It has been a busy week on the Common, and indeed for the whole Town. The Olympic Torch brought huge crowds out to see it and many of them found viewing positions on the Common. It was a great day and everyone seemed to be having a great time, especially the schoolkids, who were frantically waving and cheering anyone who drove past. Then today it was judging day for Britain in Bloom, a rather more nervous day for all those who have put so much work into it. The judges visited the Commons briefly, which was very nice but a bit frustrating as they are on such a tight schedule that we just get a few minutes. It would have been lovely to have been able to take them to the new clearances, or Edgcumbe Rocks.

We have been getting on with cutting paths and tracks, and the weather has allowed some progress on the bench renovations. It actually looks as though we might have a spell of warm, dry weather on the way, although that seems unlikely as I am on leave for the next two weeks; surely I cannot be that lucky?

Back in early August, possibly with a suntan.



13th July 2012

It has been nice to see a few orchids showing up in unexpected places again this year.
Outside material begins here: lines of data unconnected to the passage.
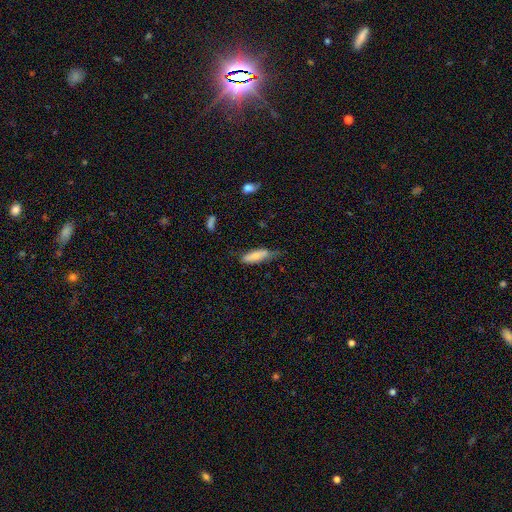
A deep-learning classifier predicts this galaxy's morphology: type=smooth (75%); roundness=cigar-shaped (50%); merging=none (47%).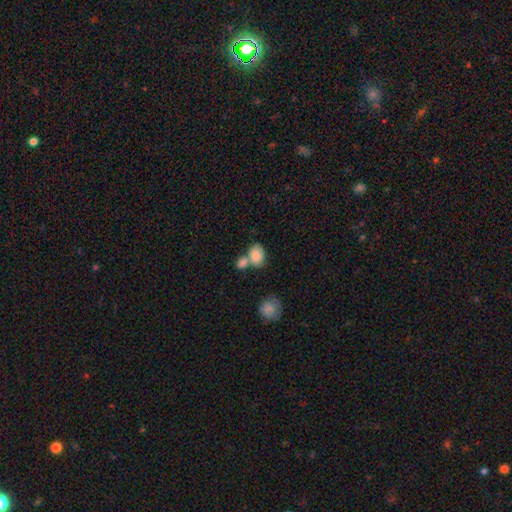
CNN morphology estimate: Smooth or featured: smooth — 84% (featured or disk — 9%)
How rounded: in between — 72% (round — 26%)
Merging: merger — 48% (none — 36%)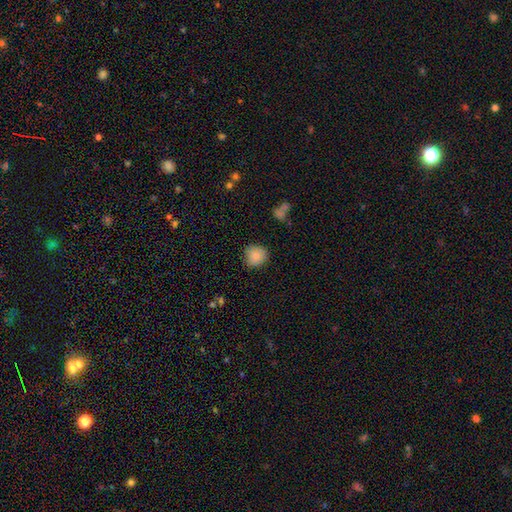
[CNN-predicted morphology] The model was most divided on "merging": none: 81%, minor disturbance: 15%, major disturbance: 3%, merger: 2%. More confident: smooth or featured — smooth (86%); how rounded — round (86%).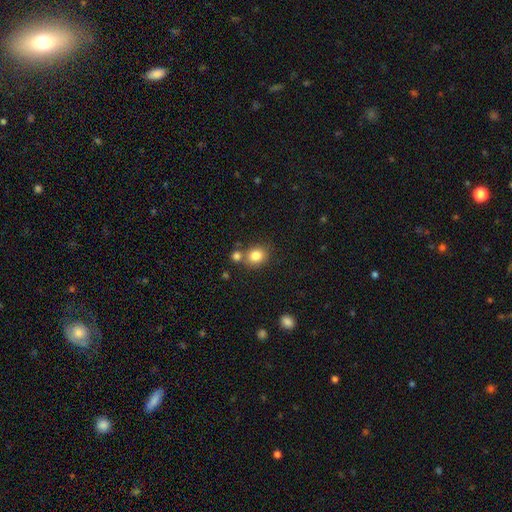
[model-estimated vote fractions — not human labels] Smooth or featured? smooth (83%)
How rounded? round (69%)
Merging? none (63%)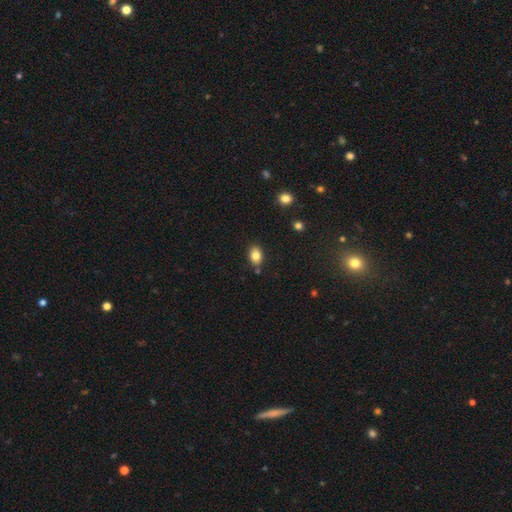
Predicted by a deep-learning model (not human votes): smooth_or_featured: smooth (p=0.82) [alt: star or artifact p=0.09]
how_rounded: in between (p=0.79) [alt: round p=0.20]
merging: none (p=0.80) [alt: minor disturbance p=0.13]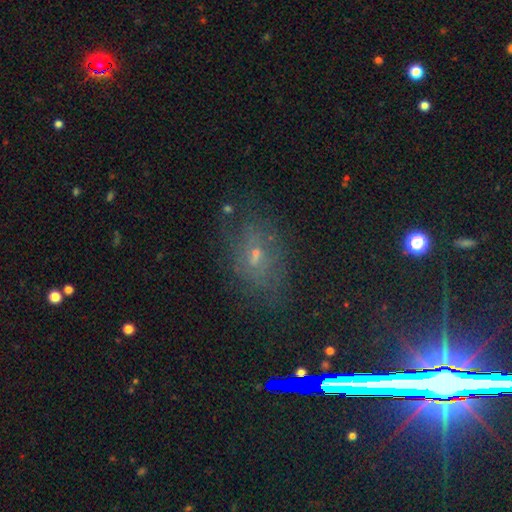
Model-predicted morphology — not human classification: smooth 39%, featured or disk 33%, star or artifact 28%. Down the decision tree: merging — none (64%).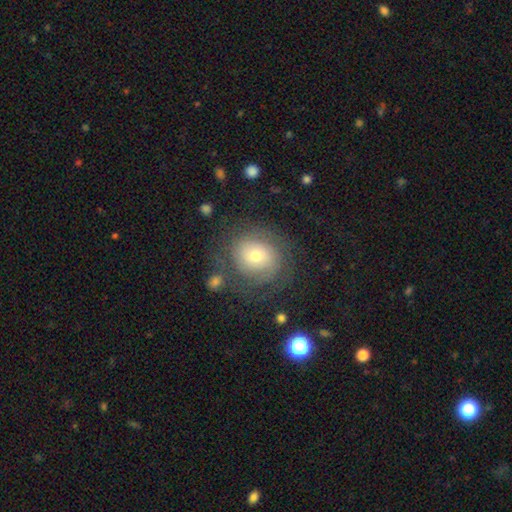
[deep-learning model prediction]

They are strange, fickle things that appear suddenly and can then just vanish for several years; this year, several new sites have produced Common Spotted Orchids. Pleasingly, these are on areas that we have opened up in recent years by clearing the scrub and secondary woodland to create glades. It would be nice to think they might appear on this years clearance in the next few seasons.

We are continuing with cutting path edges and woodland tracks. This work will continue throughout  the next month or so and will gradually work its way around both Commons. I am on leave for a couple of weeks soon, and when I return, I have got the big collector flail booked to start cutting major paths and edges; starting with the Racecourse and finishing with the new wildflower areas on London Rd. Of course all that depends on some cooperation from the weather.

 


6th July 2012

We have finally managed to cut and clear the long grass at Denny Bottom, something I have been trying to accomplish for a number of weeks.  This whole area is very difficult to keep under control; the terrain makes it very difficult to get large machines on site and it is of course very costly to carry out hand work.  What we really need is sheep to graze the area, or possibly chamois!.  We still have a lot to clear around Apsley Street, but it is very difficult to do anything there because of the numbers of cars that are constantly parked along the road.

We have started cutting path edges now; somewhat earlier than usual, but the growth adjacent to them is very profuse this year.  We will be cutting the path that runs from opposite the Royal Wells to the traffic lights on London Rd early next week.  I see path users are being forced to walk on the grass there as the vegetation collapses over the footpath. I also hope that the weather is going to let us get on with bench renovation work next week.  I would like to get these finished before the school holidays start. 


29th June 2012

A somewhat better week, so we have been able to get a few things done. There has been a flurry of sight line cutting; some areas were getting very long. Any that have not been done by today should be cleared by the hedging flail on Sunday morning.  He has to come in at about 3.30 am in order to be done before the traffic and dog walker numbers start to build up.  With luck, we will be able to start some more bench renovation work next week and I hope we will finally be able to cut and clear the grass around Denny Bottom.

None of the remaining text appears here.